WORK TO COMPLETE ▸ Set down every record below exactly as it appears, but without the pictures.

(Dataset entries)
============

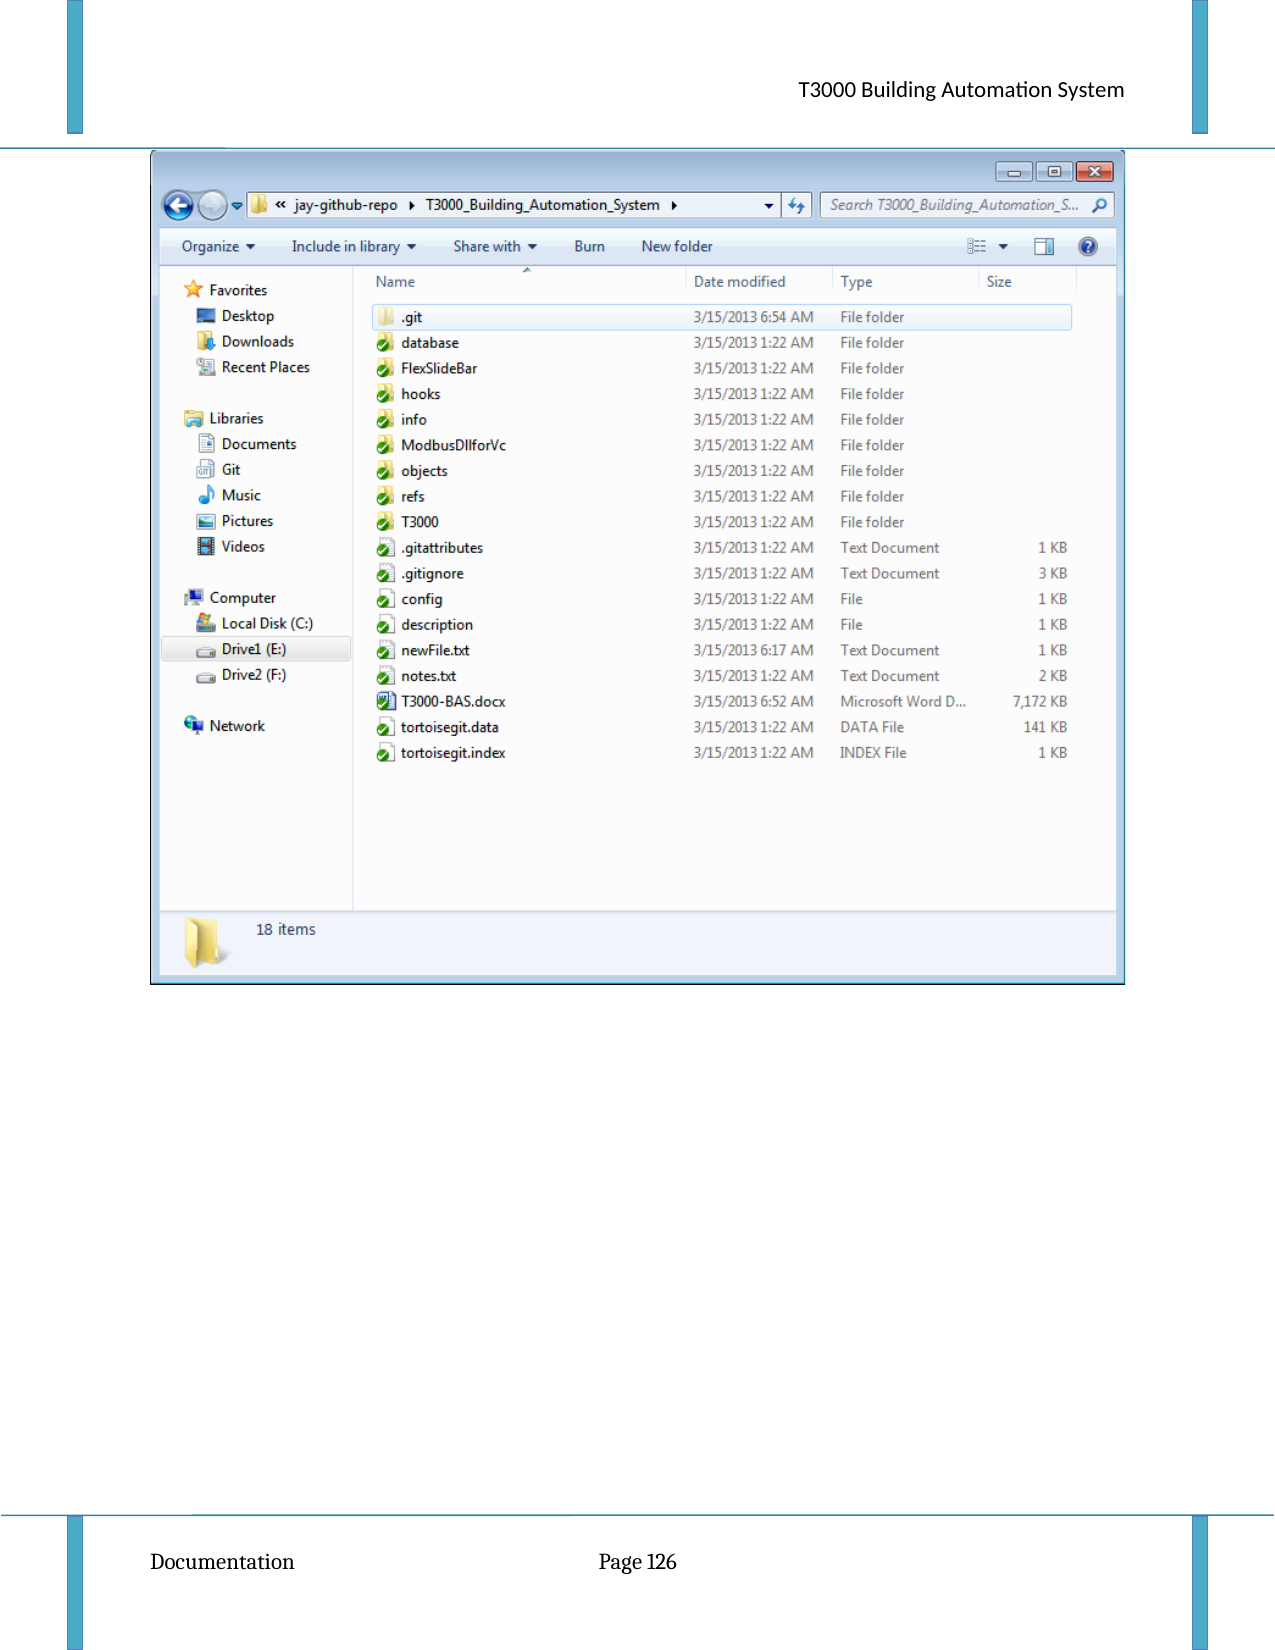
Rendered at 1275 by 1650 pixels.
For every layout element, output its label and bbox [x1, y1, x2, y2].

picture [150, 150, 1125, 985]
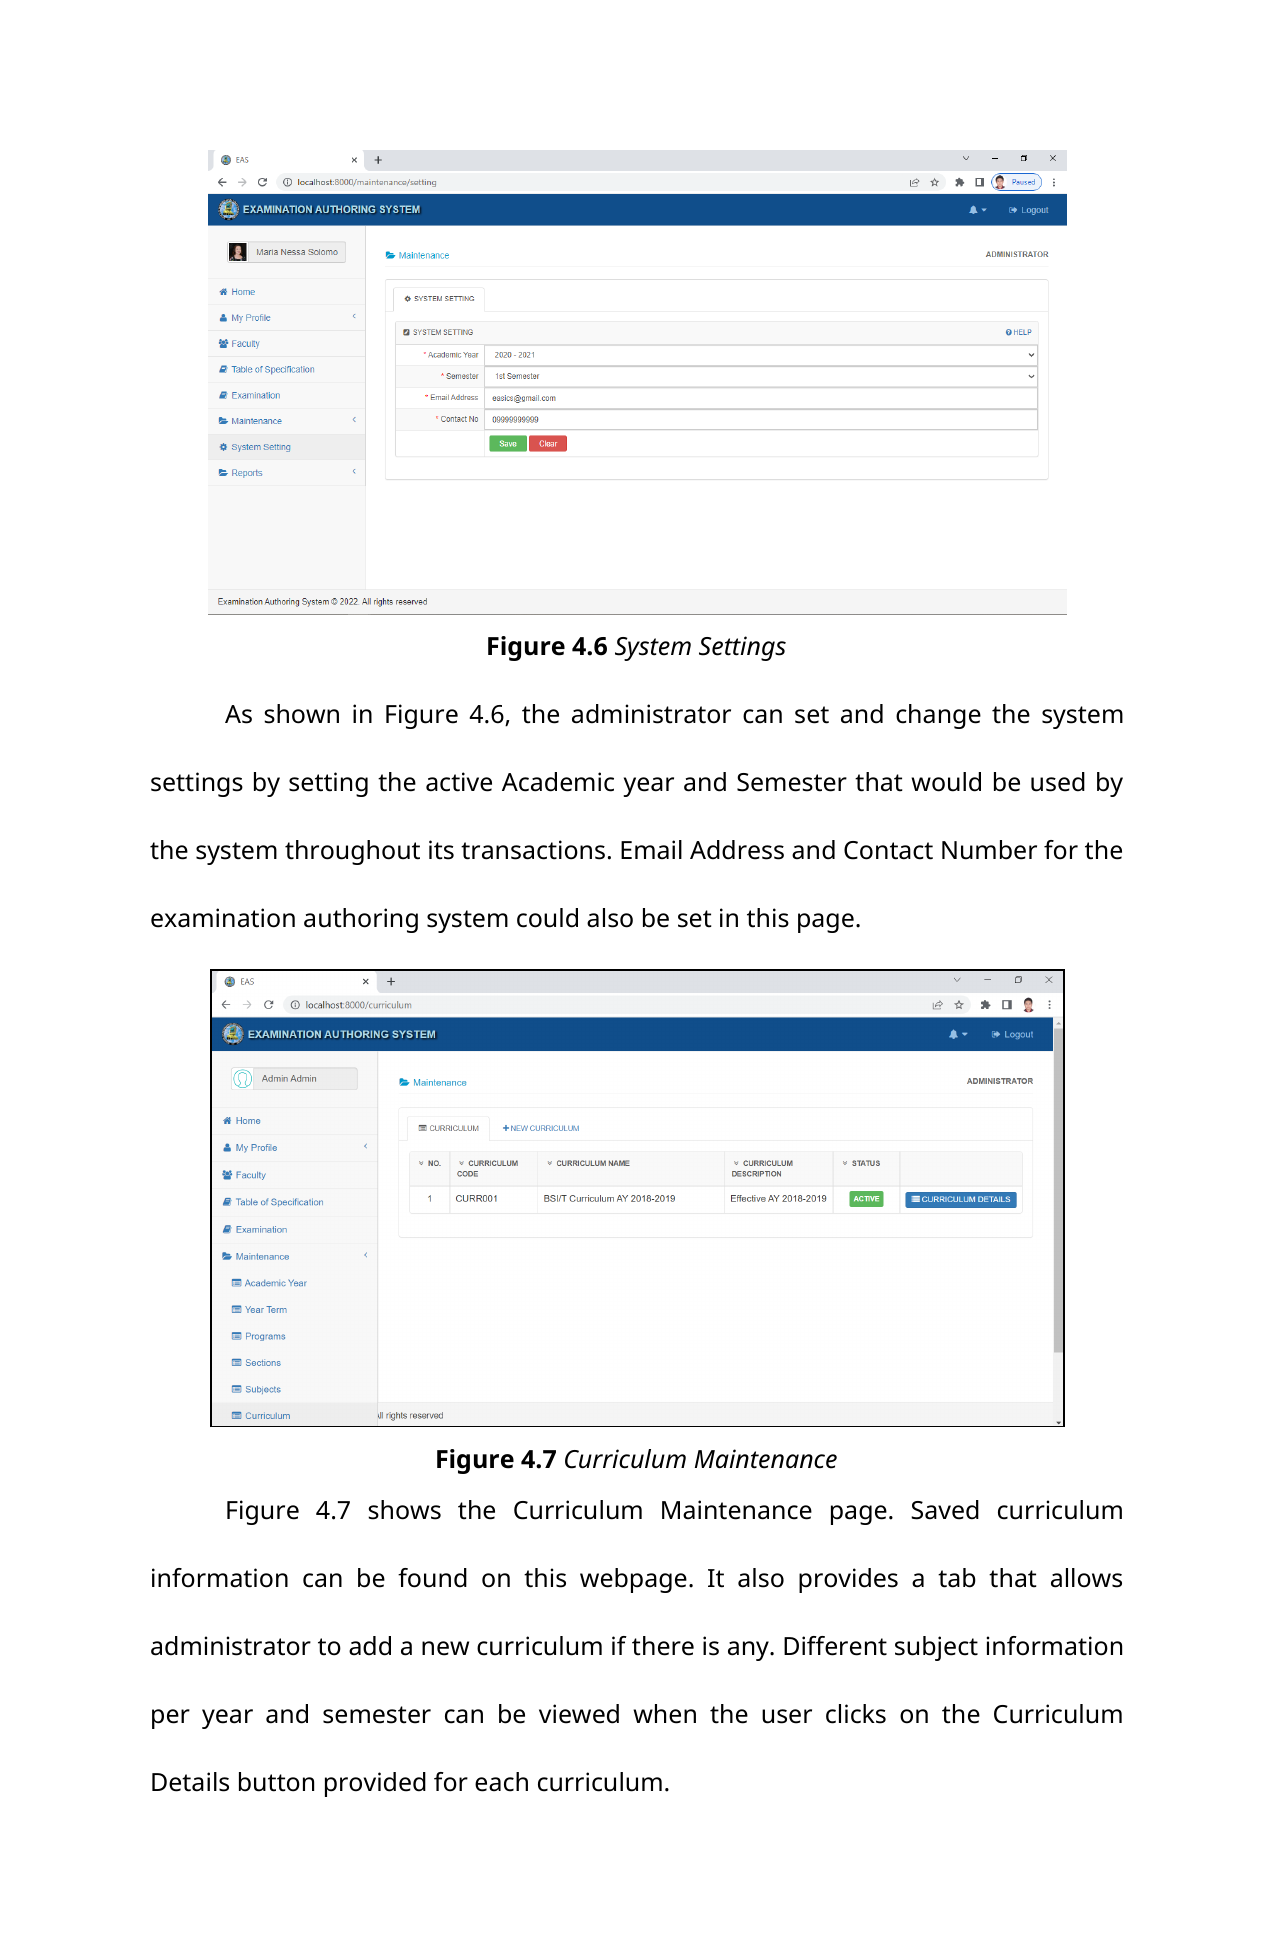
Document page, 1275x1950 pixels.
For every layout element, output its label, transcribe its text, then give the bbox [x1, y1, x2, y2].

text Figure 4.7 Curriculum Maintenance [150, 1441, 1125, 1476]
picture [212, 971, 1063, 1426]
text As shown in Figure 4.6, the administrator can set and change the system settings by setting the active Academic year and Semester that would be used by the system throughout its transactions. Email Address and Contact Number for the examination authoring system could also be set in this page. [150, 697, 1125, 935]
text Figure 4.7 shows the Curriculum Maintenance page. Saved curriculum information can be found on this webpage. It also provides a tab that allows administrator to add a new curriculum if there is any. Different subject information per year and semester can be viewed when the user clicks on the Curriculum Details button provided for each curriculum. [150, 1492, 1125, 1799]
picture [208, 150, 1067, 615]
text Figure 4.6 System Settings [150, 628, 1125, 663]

============

ANSWER ▸
Rendered at 1275 by 1650 pixels.
For every layout element, output its label and bbox [x1, y1, x2, y2].

picture [150, 150, 1125, 985]
Document page, 1275x1950 pixels.
For every layout element, output its label, transcribe its text, then give the bbox [x1, y1, x2, y2].

text Figure 4.7 Curriculum Maintenance [150, 1441, 1125, 1476]
picture [212, 971, 1063, 1426]
text As shown in Figure 4.6, the administrator can set and change the system settings by setting the active Academic year and Semester that would be used by the system throughout its transactions. Email Address and Contact Number for the examination authoring system could also be set in this page. [150, 697, 1125, 935]
text Figure 4.7 shows the Curriculum Maintenance page. Saved curriculum information can be found on this webpage. It also provides a tab that allows administrator to add a new curriculum if there is any. Different subject information per year and semester can be viewed when the user clicks on the Curriculum Details button provided for each curriculum. [150, 1492, 1125, 1799]
picture [208, 150, 1067, 615]
text Figure 4.6 System Settings [150, 628, 1125, 663]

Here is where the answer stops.